Start of Block

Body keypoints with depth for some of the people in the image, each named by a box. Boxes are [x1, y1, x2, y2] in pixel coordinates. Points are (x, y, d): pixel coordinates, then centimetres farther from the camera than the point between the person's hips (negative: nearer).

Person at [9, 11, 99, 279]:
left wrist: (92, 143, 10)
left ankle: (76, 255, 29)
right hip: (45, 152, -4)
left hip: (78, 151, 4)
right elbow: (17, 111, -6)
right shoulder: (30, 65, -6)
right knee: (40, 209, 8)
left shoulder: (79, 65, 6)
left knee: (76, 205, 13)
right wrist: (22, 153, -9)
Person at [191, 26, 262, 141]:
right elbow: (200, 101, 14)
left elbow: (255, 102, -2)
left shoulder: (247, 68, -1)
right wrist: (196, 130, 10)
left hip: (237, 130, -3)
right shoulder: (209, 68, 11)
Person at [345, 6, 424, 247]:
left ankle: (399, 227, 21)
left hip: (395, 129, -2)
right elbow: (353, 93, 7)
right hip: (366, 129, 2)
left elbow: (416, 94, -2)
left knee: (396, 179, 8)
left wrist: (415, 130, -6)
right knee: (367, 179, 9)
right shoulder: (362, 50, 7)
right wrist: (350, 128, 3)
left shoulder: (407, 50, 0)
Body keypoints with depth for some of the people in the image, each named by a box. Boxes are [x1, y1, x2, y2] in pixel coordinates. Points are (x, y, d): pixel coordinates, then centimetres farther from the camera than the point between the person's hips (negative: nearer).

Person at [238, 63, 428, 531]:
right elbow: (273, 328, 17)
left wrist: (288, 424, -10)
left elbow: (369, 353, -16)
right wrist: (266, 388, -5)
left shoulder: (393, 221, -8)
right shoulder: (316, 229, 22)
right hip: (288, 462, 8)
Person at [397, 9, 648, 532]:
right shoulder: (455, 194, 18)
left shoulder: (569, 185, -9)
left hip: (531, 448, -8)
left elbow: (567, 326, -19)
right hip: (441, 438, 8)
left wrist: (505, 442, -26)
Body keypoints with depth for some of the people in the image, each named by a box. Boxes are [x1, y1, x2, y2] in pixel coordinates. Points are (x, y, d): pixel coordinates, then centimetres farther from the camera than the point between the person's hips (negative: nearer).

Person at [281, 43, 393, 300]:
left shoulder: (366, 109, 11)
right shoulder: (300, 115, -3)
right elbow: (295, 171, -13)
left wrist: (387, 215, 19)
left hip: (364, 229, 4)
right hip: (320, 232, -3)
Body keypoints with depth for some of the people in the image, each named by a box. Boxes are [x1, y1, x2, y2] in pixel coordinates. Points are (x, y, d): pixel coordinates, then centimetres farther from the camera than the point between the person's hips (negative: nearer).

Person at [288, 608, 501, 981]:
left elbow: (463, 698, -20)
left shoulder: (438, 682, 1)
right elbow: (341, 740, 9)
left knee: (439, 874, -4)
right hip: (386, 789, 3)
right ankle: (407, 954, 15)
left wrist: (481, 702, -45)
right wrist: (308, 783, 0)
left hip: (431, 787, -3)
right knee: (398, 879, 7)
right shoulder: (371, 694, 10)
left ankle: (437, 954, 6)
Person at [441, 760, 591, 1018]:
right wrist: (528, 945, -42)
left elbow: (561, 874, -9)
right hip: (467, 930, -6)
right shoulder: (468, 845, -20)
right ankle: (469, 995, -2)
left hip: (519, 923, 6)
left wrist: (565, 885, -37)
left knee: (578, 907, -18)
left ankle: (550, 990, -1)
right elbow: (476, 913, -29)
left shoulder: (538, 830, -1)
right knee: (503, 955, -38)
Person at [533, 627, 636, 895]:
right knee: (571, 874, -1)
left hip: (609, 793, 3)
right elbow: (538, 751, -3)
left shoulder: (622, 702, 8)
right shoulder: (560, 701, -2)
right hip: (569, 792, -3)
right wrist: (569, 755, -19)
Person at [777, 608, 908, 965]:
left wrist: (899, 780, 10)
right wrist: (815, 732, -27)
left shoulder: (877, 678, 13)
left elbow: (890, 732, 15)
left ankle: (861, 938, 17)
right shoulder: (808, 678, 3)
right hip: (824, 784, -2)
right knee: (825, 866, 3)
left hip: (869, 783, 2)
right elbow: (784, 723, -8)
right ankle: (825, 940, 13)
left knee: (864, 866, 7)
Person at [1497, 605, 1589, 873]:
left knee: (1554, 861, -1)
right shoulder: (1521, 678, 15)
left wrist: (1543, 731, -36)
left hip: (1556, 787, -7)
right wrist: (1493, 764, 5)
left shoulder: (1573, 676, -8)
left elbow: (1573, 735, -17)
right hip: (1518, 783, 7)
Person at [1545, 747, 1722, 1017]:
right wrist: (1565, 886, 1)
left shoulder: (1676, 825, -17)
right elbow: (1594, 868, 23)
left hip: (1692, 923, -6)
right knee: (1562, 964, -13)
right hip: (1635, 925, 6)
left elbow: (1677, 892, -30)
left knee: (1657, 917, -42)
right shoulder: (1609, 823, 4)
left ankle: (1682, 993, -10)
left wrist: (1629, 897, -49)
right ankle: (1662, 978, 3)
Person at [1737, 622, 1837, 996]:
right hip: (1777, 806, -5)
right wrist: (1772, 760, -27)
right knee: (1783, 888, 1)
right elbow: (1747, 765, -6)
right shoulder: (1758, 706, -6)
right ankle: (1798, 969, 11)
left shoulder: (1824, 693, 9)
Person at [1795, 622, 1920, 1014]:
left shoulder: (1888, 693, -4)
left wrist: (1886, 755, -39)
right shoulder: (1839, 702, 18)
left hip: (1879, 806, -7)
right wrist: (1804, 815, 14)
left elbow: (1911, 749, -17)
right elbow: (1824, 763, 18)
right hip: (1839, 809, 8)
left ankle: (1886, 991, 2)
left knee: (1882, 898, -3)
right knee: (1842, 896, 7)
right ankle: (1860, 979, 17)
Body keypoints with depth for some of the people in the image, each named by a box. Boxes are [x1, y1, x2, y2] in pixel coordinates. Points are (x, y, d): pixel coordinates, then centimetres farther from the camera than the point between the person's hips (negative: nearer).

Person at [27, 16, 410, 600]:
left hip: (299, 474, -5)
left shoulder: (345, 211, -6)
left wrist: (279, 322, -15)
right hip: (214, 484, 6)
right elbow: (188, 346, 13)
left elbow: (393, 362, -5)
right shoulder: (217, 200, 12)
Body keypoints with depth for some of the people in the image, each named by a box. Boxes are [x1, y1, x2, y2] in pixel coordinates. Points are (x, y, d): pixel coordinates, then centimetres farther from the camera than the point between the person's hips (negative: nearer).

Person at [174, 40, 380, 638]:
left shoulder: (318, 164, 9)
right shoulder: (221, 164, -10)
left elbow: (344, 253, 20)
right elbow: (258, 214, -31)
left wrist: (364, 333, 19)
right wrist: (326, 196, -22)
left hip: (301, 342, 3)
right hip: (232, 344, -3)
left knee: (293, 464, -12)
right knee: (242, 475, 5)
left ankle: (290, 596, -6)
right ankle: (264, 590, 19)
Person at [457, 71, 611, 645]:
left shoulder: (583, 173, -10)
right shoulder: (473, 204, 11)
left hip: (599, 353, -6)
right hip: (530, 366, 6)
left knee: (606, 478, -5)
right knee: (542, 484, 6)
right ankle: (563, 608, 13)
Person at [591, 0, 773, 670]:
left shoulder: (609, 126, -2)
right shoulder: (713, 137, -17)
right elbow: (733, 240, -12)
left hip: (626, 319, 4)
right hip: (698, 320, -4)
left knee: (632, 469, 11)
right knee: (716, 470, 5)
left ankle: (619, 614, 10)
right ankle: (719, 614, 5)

End of Block

▸ **Task statement**
Can you write out the listing above again with each "centimetres" swapped for "centimeters" and nothing else altered?

▸ **Answer to the problem**
Body keypoints with depth for some of the people in the image, each named by a box. Boxes are [x1, y1, x2, y2] in pixel coordinates. Points are (x, y, d): pixel coordinates, then centimeters farther from the camera than the point between the person's hips (negative: nearer).

Person at [9, 11, 99, 279]:
left wrist: (92, 143, 10)
left ankle: (76, 255, 29)
right hip: (45, 152, -4)
left hip: (78, 151, 4)
right elbow: (17, 111, -6)
right shoulder: (30, 65, -6)
right knee: (40, 209, 8)
left shoulder: (79, 65, 6)
left knee: (76, 205, 13)
right wrist: (22, 153, -9)
Person at [191, 26, 262, 141]:
right elbow: (200, 101, 14)
left elbow: (255, 102, -2)
left shoulder: (247, 68, -1)
right wrist: (196, 130, 10)
left hip: (237, 130, -3)
right shoulder: (209, 68, 11)
Person at [345, 6, 424, 247]:
left ankle: (399, 227, 21)
left hip: (395, 129, -2)
right elbow: (353, 93, 7)
right hip: (366, 129, 2)
left elbow: (416, 94, -2)
left knee: (396, 179, 8)
left wrist: (415, 130, -6)
right knee: (367, 179, 9)
right shoulder: (362, 50, 7)
right wrist: (350, 128, 3)
left shoulder: (407, 50, 0)
Body keypoints with depth for some of the people in the image, each named by a box. Boxes are [x1, y1, x2, y2] in pixel coordinates. Points are (x, y, d): pixel coordinates, then centimeters farther from the camera than the point between the person's hips (negative: nearer).

Person at [238, 63, 428, 531]:
right elbow: (273, 328, 17)
left wrist: (288, 424, -10)
left elbow: (369, 353, -16)
right wrist: (266, 388, -5)
left shoulder: (393, 221, -8)
right shoulder: (316, 229, 22)
right hip: (288, 462, 8)
Person at [397, 9, 648, 532]:
right shoulder: (455, 194, 18)
left shoulder: (569, 185, -9)
left hip: (531, 448, -8)
left elbow: (567, 326, -19)
right hip: (441, 438, 8)
left wrist: (505, 442, -26)
Body keypoints with depth for some of the people in the image, each named by a box. Boxes are [x1, y1, x2, y2] in pixel coordinates. Points are (x, y, d): pixel coordinates, then centimeters farther from the camera than the point between the person's hips (negative: nearer).

Person at [281, 43, 393, 300]:
left shoulder: (366, 109, 11)
right shoulder: (300, 115, -3)
right elbow: (295, 171, -13)
left wrist: (387, 215, 19)
left hip: (364, 229, 4)
right hip: (320, 232, -3)
Body keypoints with depth for some of the people in the image, each named by a box. Boxes are [x1, y1, x2, y2] in pixel coordinates. Points are (x, y, d): pixel coordinates, then centimeters farther from the camera than the point between the person's hips (negative: nearer).

Person at [288, 608, 501, 981]:
left elbow: (463, 698, -20)
left shoulder: (438, 682, 1)
right elbow: (341, 740, 9)
left knee: (439, 874, -4)
right hip: (386, 789, 3)
right ankle: (407, 954, 15)
left wrist: (481, 702, -45)
right wrist: (308, 783, 0)
left hip: (431, 787, -3)
right knee: (398, 879, 7)
right shoulder: (371, 694, 10)
left ankle: (437, 954, 6)
Person at [441, 760, 591, 1018]:
right wrist: (528, 945, -42)
left elbow: (561, 874, -9)
right hip: (467, 930, -6)
right shoulder: (468, 845, -20)
right ankle: (469, 995, -2)
left hip: (519, 923, 6)
left wrist: (565, 885, -37)
left knee: (578, 907, -18)
left ankle: (550, 990, -1)
right elbow: (476, 913, -29)
left shoulder: (538, 830, -1)
right knee: (503, 955, -38)
Person at [533, 627, 636, 895]:
right knee: (571, 874, -1)
left hip: (609, 793, 3)
right elbow: (538, 751, -3)
left shoulder: (622, 702, 8)
right shoulder: (560, 701, -2)
right hip: (569, 792, -3)
right wrist: (569, 755, -19)
Person at [777, 608, 908, 965]:
left wrist: (899, 780, 10)
right wrist: (815, 732, -27)
left shoulder: (877, 678, 13)
left elbow: (890, 732, 15)
left ankle: (861, 938, 17)
right shoulder: (808, 678, 3)
right hip: (824, 784, -2)
right knee: (825, 866, 3)
left hip: (869, 783, 2)
right elbow: (784, 723, -8)
right ankle: (825, 940, 13)
left knee: (864, 866, 7)
Person at [1497, 605, 1589, 873]:
left knee: (1554, 861, -1)
right shoulder: (1521, 678, 15)
left wrist: (1543, 731, -36)
left hip: (1556, 787, -7)
right wrist: (1493, 764, 5)
left shoulder: (1573, 676, -8)
left elbow: (1573, 735, -17)
right hip: (1518, 783, 7)
Person at [1545, 747, 1722, 1017]:
right wrist: (1565, 886, 1)
left shoulder: (1676, 825, -17)
right elbow: (1594, 868, 23)
left hip: (1692, 923, -6)
right knee: (1562, 964, -13)
right hip: (1635, 925, 6)
left elbow: (1677, 892, -30)
left knee: (1657, 917, -42)
right shoulder: (1609, 823, 4)
left ankle: (1682, 993, -10)
left wrist: (1629, 897, -49)
right ankle: (1662, 978, 3)
Person at [1737, 622, 1837, 996]:
right hip: (1777, 806, -5)
right wrist: (1772, 760, -27)
right knee: (1783, 888, 1)
right elbow: (1747, 765, -6)
right shoulder: (1758, 706, -6)
right ankle: (1798, 969, 11)
left shoulder: (1824, 693, 9)
Person at [1795, 622, 1920, 1014]:
left shoulder: (1888, 693, -4)
left wrist: (1886, 755, -39)
right shoulder: (1839, 702, 18)
left hip: (1879, 806, -7)
right wrist: (1804, 815, 14)
left elbow: (1911, 749, -17)
right elbow: (1824, 763, 18)
right hip: (1839, 809, 8)
left ankle: (1886, 991, 2)
left knee: (1882, 898, -3)
right knee: (1842, 896, 7)
right ankle: (1860, 979, 17)
Body keypoints with depth for some of the people in the image, each named by a box. Boxes are [x1, y1, x2, y2] in pixel coordinates. Points are (x, y, d): pixel coordinates, then centimeters farther from the camera than the point between the person's hips (negative: nearer).

Person at [27, 16, 410, 600]:
left hip: (299, 474, -5)
left shoulder: (345, 211, -6)
left wrist: (279, 322, -15)
right hip: (214, 484, 6)
right elbow: (188, 346, 13)
left elbow: (393, 362, -5)
right shoulder: (217, 200, 12)
Body keypoints with depth for some of the people in the image, each named by a box. Boxes are [x1, y1, x2, y2] in pixel coordinates. Points are (x, y, d): pixel coordinates, then centimeters farther from the camera than the point between the person's hips (negative: nearer).

Person at [174, 40, 380, 638]:
left shoulder: (318, 164, 9)
right shoulder: (221, 164, -10)
left elbow: (344, 253, 20)
right elbow: (258, 214, -31)
left wrist: (364, 333, 19)
right wrist: (326, 196, -22)
left hip: (301, 342, 3)
right hip: (232, 344, -3)
left knee: (293, 464, -12)
right knee: (242, 475, 5)
left ankle: (290, 596, -6)
right ankle: (264, 590, 19)
Person at [457, 71, 611, 645]:
left shoulder: (583, 173, -10)
right shoulder: (473, 204, 11)
left hip: (599, 353, -6)
right hip: (530, 366, 6)
left knee: (606, 478, -5)
right knee: (542, 484, 6)
right ankle: (563, 608, 13)
Person at [591, 0, 773, 670]:
left shoulder: (609, 126, -2)
right shoulder: (713, 137, -17)
right elbow: (733, 240, -12)
left hip: (626, 319, 4)
right hip: (698, 320, -4)
left knee: (632, 469, 11)
right knee: (716, 470, 5)
left ankle: (619, 614, 10)
right ankle: (719, 614, 5)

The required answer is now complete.